September 30th, 2019

Mr. President, the breadth and depth of the deliberations held over this past week has reminded us of the unique importance of this General Assembly. No other platform affords the full expression of such a diversity of voices and views. No other venue brings the world together like this.

The challenges we face today are systemic and global. They know no national boundaries. No single state, no matter how big or how strong, can succeed by acting in isolation or even bilaterally.

Moreover, it is now also clear to most that governments acting alone cannot themselves deliver the benefits of multilateralism. Public policies and public resources, although absolutely essential, are insufficient to tackle challenges like climate change and inequality, or fully achieve sustainable development.

To deliver results to people everywhere, multilateralism must be more inclusive and innovative than ever. Silos must be broken. Strengthening multilateralism means involving all stakeholders. Yes, governments should lead, but the ideas and participation of youth, women, Indigenous peoples, entrepreneurs, and other members of civil society are critical to fostering the kind of innovation we need to succeed as a global community.

Not simply because our challenges are common, but rather, because the potential solutions and gains are all collective. To realize them, we need to work together.

What happened at the UN last week brings hope. It was all about diversifying the voices around the UN; it was all about fostering innovative partnerships.

This high level week began with youth from all over the world sounding the alarm over climate change and demanding urgent action, leadership and accountability.

We heard young people from Tuvalu, Kiribati, Marshall Islands and across the Pacific describe living in constant fear. Not knowing whether their homelands will still be capable of supporting human life by 2030.

These young men and women travelled thousands of kilometres with a simple message: Save the Pacific, save the world! I want them to know, Canada has heard their message.
──────────────────────────────
## Written task A
In the General Assembly speech, what message did the young people from the Pacific carry?
## Written task B
Filter the listing to every line that contains the string "kern". The match is case-sensitive.
The speech and the listing are unrelated to each other.

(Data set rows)
──────────────────────────────
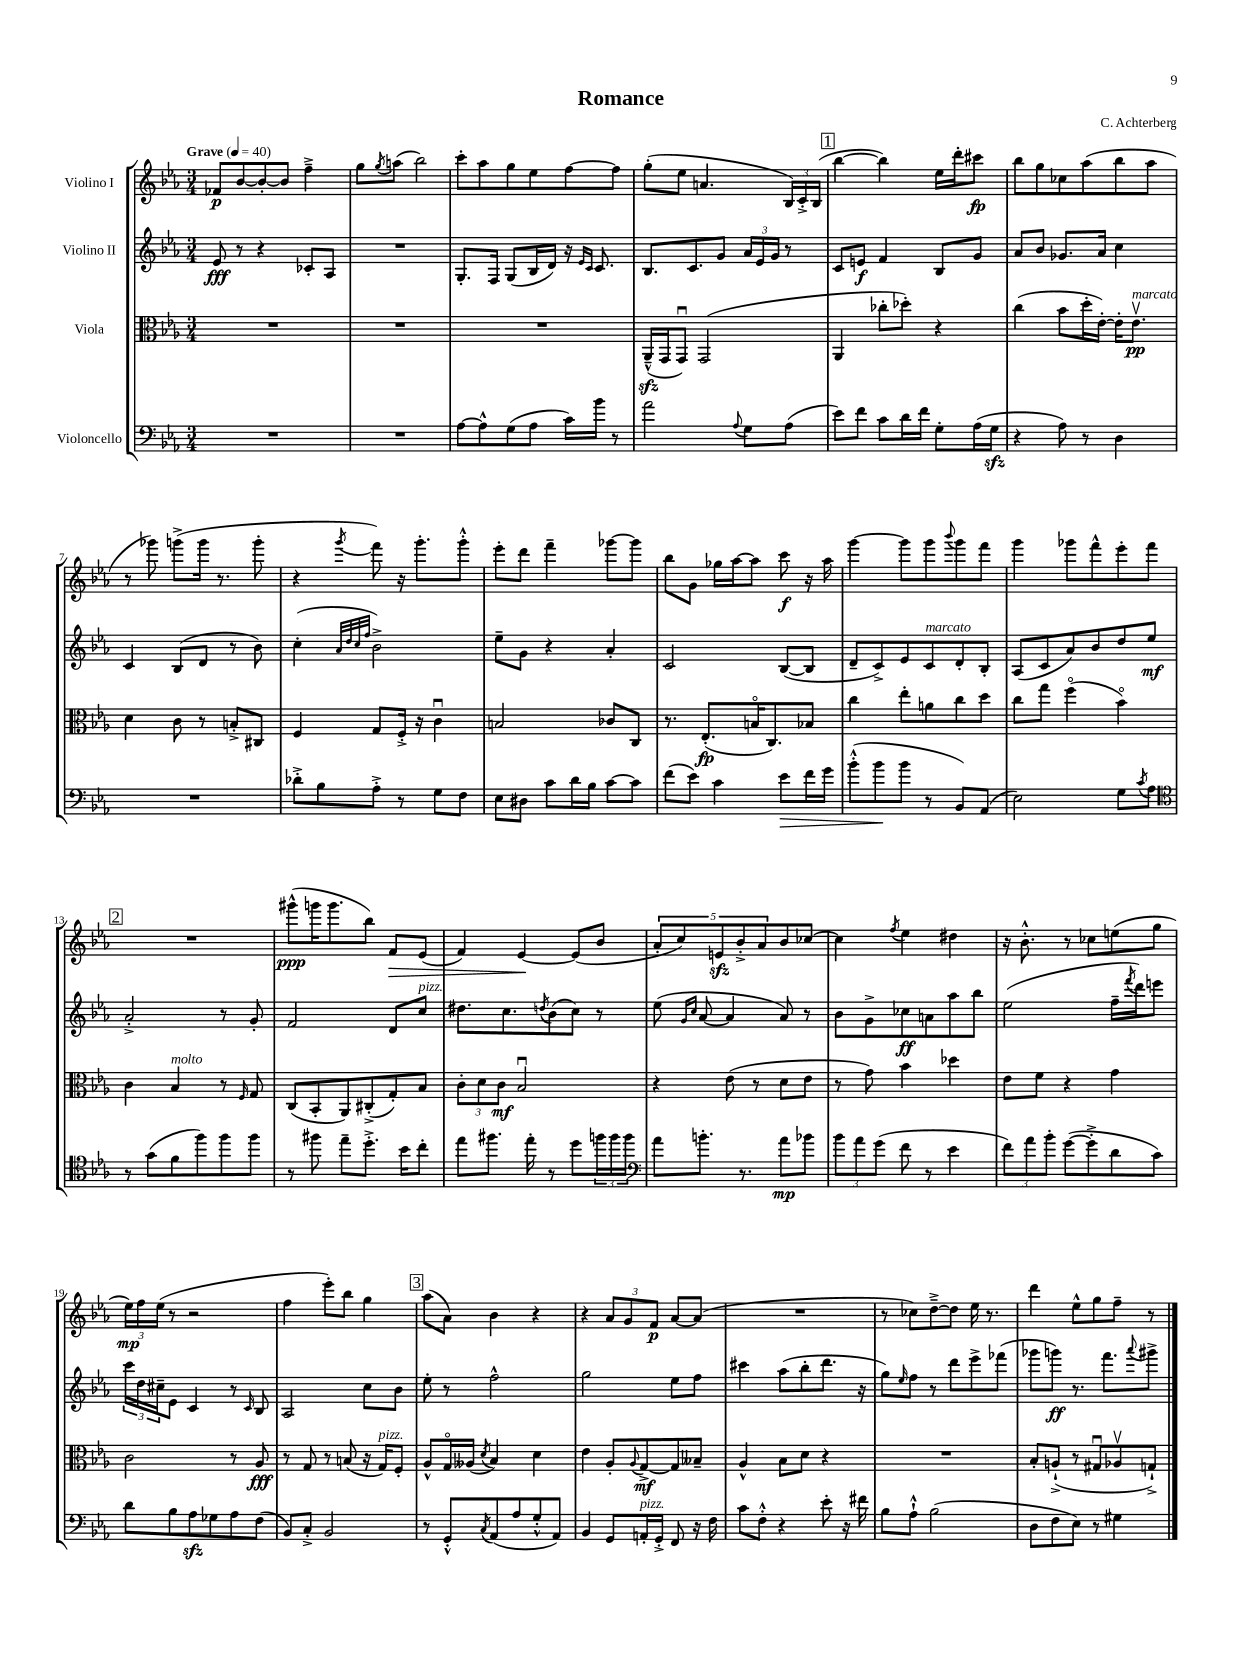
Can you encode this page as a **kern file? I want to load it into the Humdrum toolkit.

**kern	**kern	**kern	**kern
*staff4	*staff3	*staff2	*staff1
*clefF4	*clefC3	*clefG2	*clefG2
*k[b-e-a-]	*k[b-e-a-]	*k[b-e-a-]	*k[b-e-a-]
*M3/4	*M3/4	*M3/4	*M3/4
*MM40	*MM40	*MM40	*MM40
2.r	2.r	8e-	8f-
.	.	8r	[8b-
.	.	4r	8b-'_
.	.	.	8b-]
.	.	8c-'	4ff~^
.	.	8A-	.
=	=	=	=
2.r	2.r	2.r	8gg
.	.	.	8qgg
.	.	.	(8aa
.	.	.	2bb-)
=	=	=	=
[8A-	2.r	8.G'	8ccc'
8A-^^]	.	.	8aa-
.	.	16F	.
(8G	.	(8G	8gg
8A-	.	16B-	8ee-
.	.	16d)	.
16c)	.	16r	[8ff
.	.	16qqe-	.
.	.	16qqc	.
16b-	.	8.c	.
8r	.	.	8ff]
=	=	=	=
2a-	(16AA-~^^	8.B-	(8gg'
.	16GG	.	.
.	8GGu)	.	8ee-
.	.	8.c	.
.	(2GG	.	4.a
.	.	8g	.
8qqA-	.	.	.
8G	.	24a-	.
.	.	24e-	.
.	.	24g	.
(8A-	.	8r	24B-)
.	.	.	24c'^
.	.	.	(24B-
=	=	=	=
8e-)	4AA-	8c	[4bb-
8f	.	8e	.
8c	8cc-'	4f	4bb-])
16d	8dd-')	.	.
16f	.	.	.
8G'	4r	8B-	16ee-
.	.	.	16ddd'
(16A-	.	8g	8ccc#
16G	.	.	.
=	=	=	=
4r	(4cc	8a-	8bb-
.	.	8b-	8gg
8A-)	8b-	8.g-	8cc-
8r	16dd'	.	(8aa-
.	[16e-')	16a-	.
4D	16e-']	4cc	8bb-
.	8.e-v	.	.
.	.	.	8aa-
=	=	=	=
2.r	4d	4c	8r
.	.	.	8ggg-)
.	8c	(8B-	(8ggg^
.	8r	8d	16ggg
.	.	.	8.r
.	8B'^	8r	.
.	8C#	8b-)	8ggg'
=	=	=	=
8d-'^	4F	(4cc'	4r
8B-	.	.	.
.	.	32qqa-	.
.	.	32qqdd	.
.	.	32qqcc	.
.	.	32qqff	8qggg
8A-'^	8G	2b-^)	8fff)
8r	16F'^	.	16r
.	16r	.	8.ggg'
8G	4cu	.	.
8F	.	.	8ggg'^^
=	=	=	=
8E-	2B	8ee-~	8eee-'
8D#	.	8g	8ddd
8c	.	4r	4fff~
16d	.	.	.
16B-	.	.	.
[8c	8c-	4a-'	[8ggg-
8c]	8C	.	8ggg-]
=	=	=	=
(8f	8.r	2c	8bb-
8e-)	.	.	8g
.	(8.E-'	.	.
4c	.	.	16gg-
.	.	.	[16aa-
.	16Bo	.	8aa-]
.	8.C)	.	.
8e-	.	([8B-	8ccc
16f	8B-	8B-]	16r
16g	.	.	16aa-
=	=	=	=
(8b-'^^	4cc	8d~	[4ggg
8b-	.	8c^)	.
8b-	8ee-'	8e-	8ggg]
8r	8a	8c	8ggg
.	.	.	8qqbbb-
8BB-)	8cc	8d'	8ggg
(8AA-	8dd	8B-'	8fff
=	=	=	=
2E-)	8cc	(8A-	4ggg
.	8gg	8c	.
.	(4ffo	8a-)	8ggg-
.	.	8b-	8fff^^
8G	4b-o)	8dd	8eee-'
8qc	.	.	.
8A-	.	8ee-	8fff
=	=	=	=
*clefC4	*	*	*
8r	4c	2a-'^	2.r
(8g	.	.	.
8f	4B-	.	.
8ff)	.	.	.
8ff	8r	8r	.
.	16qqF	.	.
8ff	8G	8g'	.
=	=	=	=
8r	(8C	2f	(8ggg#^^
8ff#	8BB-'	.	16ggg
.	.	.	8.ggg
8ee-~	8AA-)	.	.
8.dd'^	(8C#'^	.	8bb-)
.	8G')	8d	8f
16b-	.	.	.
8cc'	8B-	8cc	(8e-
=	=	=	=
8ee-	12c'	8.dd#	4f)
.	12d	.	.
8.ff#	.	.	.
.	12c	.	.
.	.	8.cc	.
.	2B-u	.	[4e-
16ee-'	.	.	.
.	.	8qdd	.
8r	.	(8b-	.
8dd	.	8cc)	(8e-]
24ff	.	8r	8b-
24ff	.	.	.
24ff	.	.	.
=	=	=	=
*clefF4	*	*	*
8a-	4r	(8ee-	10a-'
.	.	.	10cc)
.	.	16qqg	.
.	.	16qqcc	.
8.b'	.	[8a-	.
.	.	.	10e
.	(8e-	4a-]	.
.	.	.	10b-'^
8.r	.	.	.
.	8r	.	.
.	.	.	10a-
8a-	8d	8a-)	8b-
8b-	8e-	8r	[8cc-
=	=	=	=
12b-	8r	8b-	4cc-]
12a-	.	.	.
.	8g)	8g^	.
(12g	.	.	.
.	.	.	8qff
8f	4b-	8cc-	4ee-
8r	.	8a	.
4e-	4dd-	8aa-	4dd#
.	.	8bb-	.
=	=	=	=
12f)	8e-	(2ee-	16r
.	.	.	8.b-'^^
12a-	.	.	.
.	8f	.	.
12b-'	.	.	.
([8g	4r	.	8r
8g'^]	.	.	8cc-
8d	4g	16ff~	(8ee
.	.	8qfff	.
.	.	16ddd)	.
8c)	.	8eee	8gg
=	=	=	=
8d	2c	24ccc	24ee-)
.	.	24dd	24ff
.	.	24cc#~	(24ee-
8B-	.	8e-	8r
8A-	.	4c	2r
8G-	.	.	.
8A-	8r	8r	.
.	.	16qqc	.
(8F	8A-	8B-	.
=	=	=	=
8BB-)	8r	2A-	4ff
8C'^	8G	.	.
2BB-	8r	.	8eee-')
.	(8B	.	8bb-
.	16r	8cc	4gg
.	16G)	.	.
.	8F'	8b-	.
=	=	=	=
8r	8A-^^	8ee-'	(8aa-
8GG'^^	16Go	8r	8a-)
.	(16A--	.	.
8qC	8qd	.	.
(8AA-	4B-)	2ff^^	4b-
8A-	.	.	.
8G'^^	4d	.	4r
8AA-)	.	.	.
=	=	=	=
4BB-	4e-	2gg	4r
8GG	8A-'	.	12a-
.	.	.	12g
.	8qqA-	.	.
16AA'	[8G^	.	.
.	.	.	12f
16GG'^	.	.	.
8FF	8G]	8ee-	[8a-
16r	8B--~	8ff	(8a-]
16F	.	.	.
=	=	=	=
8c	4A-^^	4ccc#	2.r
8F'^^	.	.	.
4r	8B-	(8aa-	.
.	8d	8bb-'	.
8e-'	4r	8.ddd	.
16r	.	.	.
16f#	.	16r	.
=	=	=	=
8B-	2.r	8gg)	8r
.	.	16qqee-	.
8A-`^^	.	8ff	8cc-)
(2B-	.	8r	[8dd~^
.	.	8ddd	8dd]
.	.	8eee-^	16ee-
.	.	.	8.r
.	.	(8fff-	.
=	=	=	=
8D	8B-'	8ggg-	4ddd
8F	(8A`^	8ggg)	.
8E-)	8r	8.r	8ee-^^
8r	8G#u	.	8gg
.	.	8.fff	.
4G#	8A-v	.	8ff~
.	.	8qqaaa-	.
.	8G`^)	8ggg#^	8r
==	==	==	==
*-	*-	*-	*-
──────────────────────────────
## Complete output A
Save the Pacific, save the world!

## Complete output B
Can you encode this page as a **kern file? I want to load it into the Humdrum toolkit.
**kern	**kern	**kern	**kern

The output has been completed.